# PROBLEM STATEMENT
Count the lines in the entries below that contain the string "Aggravated", treating uppercase and lowercase as different. Reply with the number alone.

####

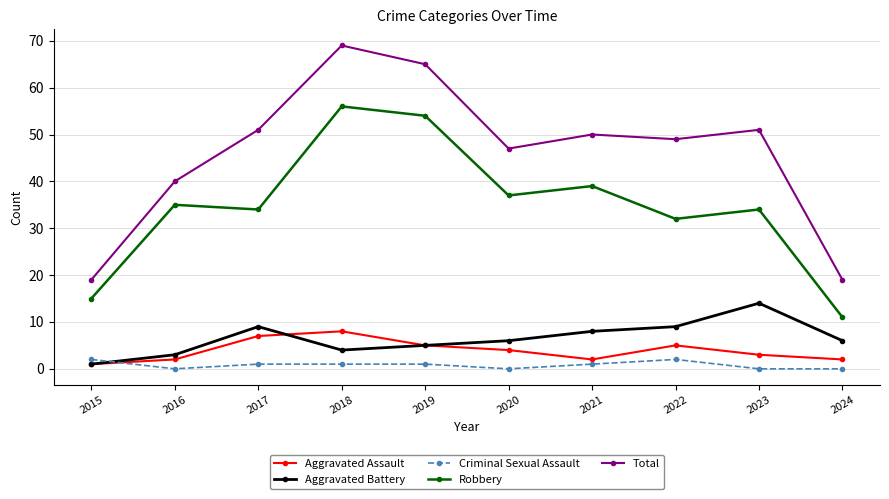

Reading left to right, transcribe all the data shown in this chart.

Aggravated Assault: 2015=1	2016=2	2017=7	2018=8	2019=5	2020=4	2021=2	2022=5	2023=3	2024=2
Aggravated Battery: 2015=1	2016=3	2017=9	2018=4	2019=5	2020=6	2021=8	2022=9	2023=14	2024=6
Criminal Sexual Assault: 2015=2	2016=0	2017=1	2018=1	2019=1	2020=0	2021=1	2022=2	2023=0	2024=0
Robbery: 2015=15	2016=35	2017=34	2018=56	2019=54	2020=37	2021=39	2022=32	2023=34	2024=11
Total: 2015=19	2016=40	2017=51	2018=69	2019=65	2020=47	2021=50	2022=49	2023=51	2024=19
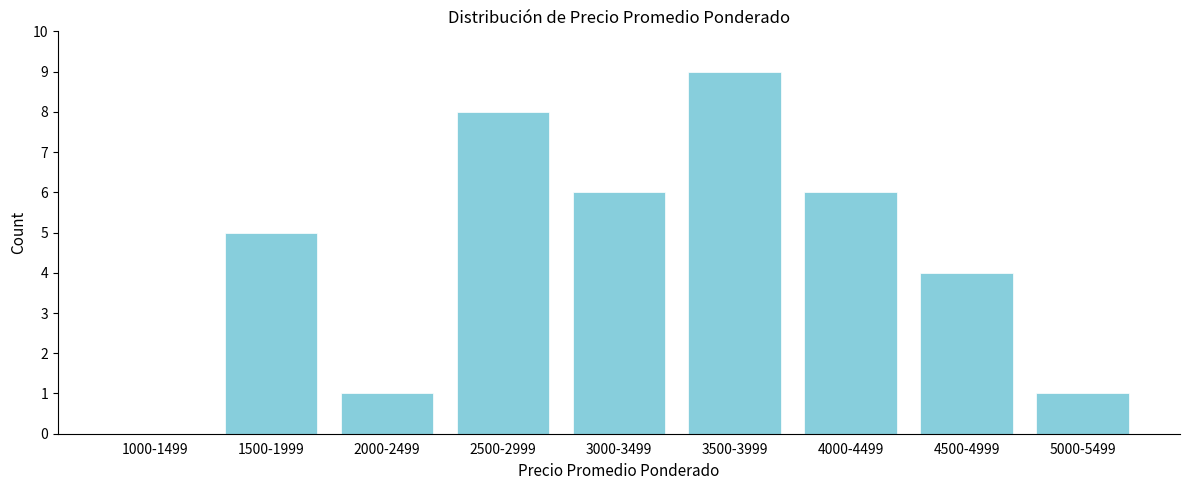

Reading right to left, extract all data points from this chart.

5000-5499=1	4500-4999=4	4000-4499=6	3500-3999=9	3000-3499=6	2500-2999=8	2000-2499=1	1500-1999=5	1000-1499=0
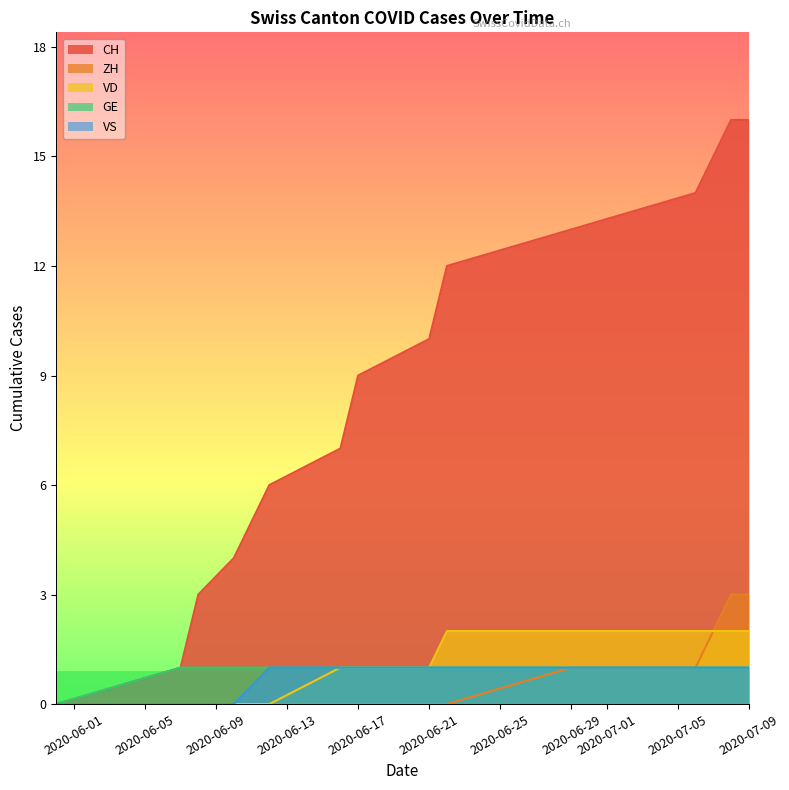

Does the chart have visible grid lines?

No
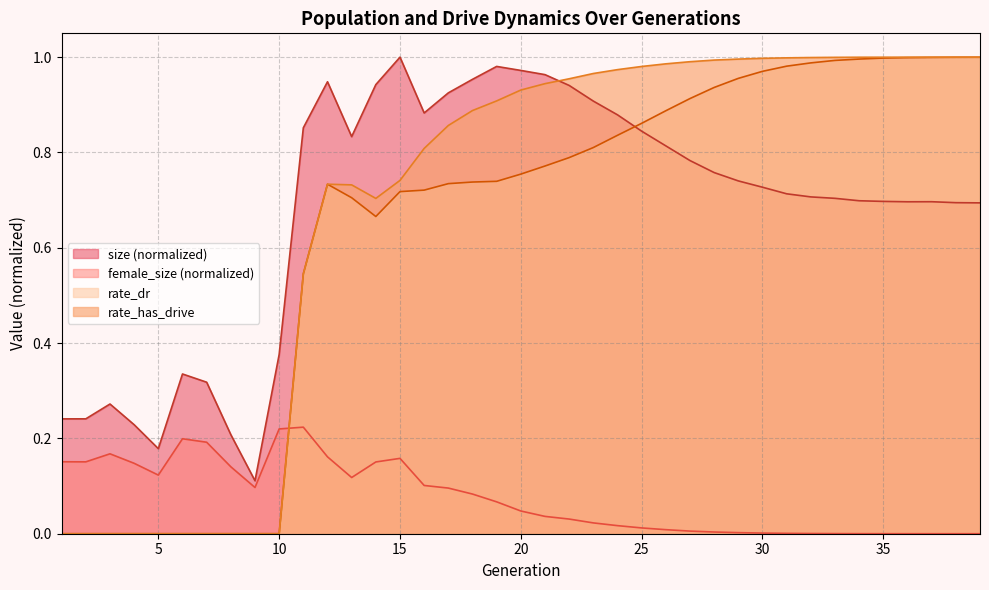

What is the approximate value of size at 12?

0.9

####

# OUTPUT BELOW
2